Bug #49617
mds: race of fetching large dirfrag
0%
Description
When a dirfrag contains more than 'mds_dir_keys_per_op' items, MDS needs to send multiple 'omap-get-vals' requests to fetch the dirfrag completely.
There is a race if MDS commits the dirfrag in the middle of these 'omap-get-vals' requests. For example:
- MDS fetches a dirfrag, sending 'omap-get-vals' request to osd.
- MDS commits the dirfrag, removing a key that corresponds to null dentry 'X'.
- MDS got omap-get-vals reply. The returned omap is not complete, but contains kv that corresponds to dentry 'X'. MDS send 'omap-get-vals'request to fetch the rest omap.
- dirfrag is committed. MDS marks null dentry 'X' clean and removes it from its cache.
- MDS got omap-get-vals reply. Now the returned omap is complete. MDS calls CDir::omap_fetched(), re-adds dentry 'X' to its cache.

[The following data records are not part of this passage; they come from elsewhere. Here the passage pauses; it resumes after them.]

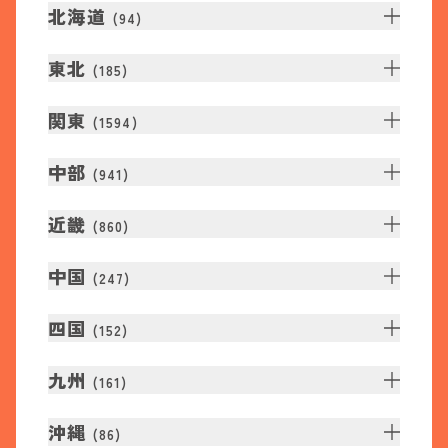
北海道
(
94
)
東北
(
185
)
関東
(
1594
)
中部
(
941
)
近畿
(
860
)
中国
(
247
)
四国
(
152
)
九州
(
161
)
沖縄
(
86
)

The fix can be re-fetch from the beginning if dirfrag get committed in the middle of omap-get-vals requests.
Related issues
History
#1 Updated by Patrick Donnelly about 3 years ago
- Status changed from New to Triaged
- Assignee set to Xiubo Li
- Target version set to v17.0.0
- Source set to Community (dev)
- Backport set to pacific,octopus,nautilus
- Labels (FS) task(medium) added
#2 Updated by Zheng Yan about 3 years ago
- Pull request ID set to 49617
#3 Updated by Zheng Yan about 3 years ago
- Status changed from Triaged to Fix Under Review
#4 Updated by Zheng Yan about 3 years ago
- Pull request ID changed from 49617 to 39848
#5 Updated by Patrick Donnelly about 3 years ago
- Assignee changed from Xiubo Li to Erqi Chen
#6 Updated by Patrick Donnelly about 3 years ago
- Status changed from Fix Under Review to Pending Backport
#7 Updated by Backport Bot about 3 years ago
- Copied to Backport #49851: octopus: mds: race of fetching large dirfrag added
#8 Updated by Backport Bot about 3 years ago
- Copied to Backport #49852: pacific: mds: race of fetching large dirfrag added
#9 Updated by Backport Bot about 3 years ago
- Copied to Backport #49853: nautilus: mds: race of fetching large dirfrag added
#10 Updated by Loïc Dachary almost 3 years ago
- Status changed from Pending Backport to Resolved
While running with --resolve-parent, the script "backport-create-issue" noticed that all backports of this issue are in status "Resolved" or "Rejected".